I’m not doing very well with my holiday reading, which is no fault of the book and more to do with fine weather and lots of things to do. After last year’s Cod, this year I am following up with Mark Kurlansky’s Salt: A World History, which is particularly appropriate given the proximity to several salt producers, and also the town of Brouage, which had much of its early development funded by the salt trade.
Mark’s fascinating book contains all sorts of recipes using salt, so I thought it would make a good basis for this week’s Friday Five. Pass the salt please!
* The Smoking & Curing Book by Paul Peacock – No need to panic, this will show you how can easily knock up your very own smoker out of a dustbin. Presumably not a plastic one or one that the council own! You also get easy to follow step-by-step guides to smoking and curing meat, poultry, game, fish and cheese, plus over 100 recipes for both cures and brines. Get making prize hams for Christmas now!
* Charcuterie: The Craft of Salting, Smoking & Curing by Michael Ruhlman and Brian Polcyn – something we’re getting very familiar with on our sojourn to France. Expanding from the original definition around pork products, it now term encompasses a large range of possibilities, most of which involve salting, cooking, smoking and drying. Here the authors have expanded the definition even further to include anything preserved or prepared ahead such as rillettes, confit, pickles and sauerkraut. I would want to try the crab, scallop and saffron terrine but would probably start with spicy smoked almonds. I like that the recipes are described as “intriguing to professionals and accessible to home cooks”. Sounds perfect.
* Manual of a Traditional Bacon Curer by Maynard Davies – Mr Davies is the last of the traditional bacon apprentice-boys, and now retired as a master-curer. Up until researching these books, I had no idea there were such things but here he shares his lifetime’s knowledge of the art of smoking and curing. Benefit from his experience of how it used to be done, from choosing the best raw ingredients, to building your own smokehouse, to the secrets of making the best sausage.
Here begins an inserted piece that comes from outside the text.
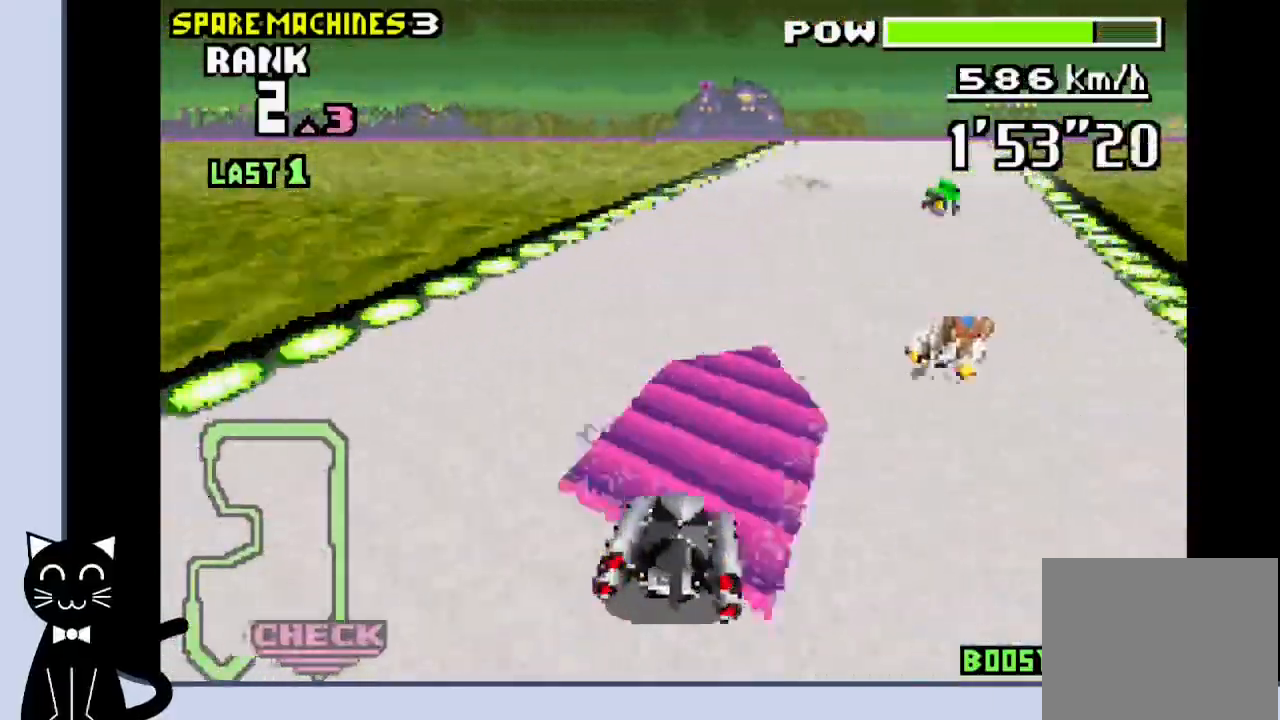
{"buttons": ["CROSS"], "events": [[17, "R1", "down"], [117, "CROSS", "down"], [250, "DPAD_RIGHT", "up"], [433, "R1", "up"]]}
With 60 years of expertise to pass on, this should guarantee great results, and a fascinating read. No wonder he’s one of Rick Stein’s food heroes.
* Making Artisan Cheese: Fifty Fine Cheeses That You Can Make in Your Own Kitchen by Tim Smith – Ah yes, artisan cheese, something else that’s been a feature of the last 10 days. This book gives you instructions to make your own, which you could then give away as great foodie gifts, or just keep the good stuff yourself! And you can’t make great cheese without salt really, so does fit this category. This is not a sideline for Tim Smith off the Steve Wright Show, but Tim Smith cheese authority and international cheese buyer who lives, makes cheese and writes in Connecticut. Just so we’re clear!
* Keeping the Harvest: Preserving Your Fruits, Vegetables and Herbs, Canning, Jams and Jellies, Freezing, Pickling, Drying, Curing, Cold Storage by Nancy Thurber, Gretchen Mead and Nancy Chioffi – Winner of this week’s longest title award, this covers freezing, canning, jams, jellies, pickles, relishes, brine curing, and drying vegetables, fruits, and berries. Which means you’ve got just about everything covered across all these titles.
My salt consumption has definitely gone up since we got here, but I think I am consuming mine all in the form of salted caramel, one of the most divine creations ever. Particularly in the form of ice cream. Hoping it catches on in the UK really soon. Edd Kimber is trying his best, check out his recipe for Salted Caramel and Chocolate Popcorn Bars. Will definitely be giving these a go when I get home!